• **YOUR ASSIGNMENT**:
Give again, word for word, every line below from the one that has "Что можно сделать из бензопилы —" through the one that has "самоделки из бензопилы", both included, and no others.

• **RECORDS FOR THIS EXERCISE**:
((

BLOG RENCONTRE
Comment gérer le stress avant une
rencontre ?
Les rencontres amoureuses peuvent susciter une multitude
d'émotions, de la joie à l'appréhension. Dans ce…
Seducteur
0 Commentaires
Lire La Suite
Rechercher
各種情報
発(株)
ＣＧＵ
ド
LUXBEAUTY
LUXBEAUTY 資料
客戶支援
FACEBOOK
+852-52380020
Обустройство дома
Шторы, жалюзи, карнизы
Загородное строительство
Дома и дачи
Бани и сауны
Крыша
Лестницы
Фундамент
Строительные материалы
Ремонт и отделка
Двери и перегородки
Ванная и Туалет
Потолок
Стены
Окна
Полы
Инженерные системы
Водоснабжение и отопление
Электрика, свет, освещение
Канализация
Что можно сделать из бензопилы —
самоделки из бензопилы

))
((

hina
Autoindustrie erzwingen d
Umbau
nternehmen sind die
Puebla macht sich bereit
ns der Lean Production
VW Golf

))

• **TASK SOLUTION**:
Что можно сделать из бензопилы —
самоделки из бензопилы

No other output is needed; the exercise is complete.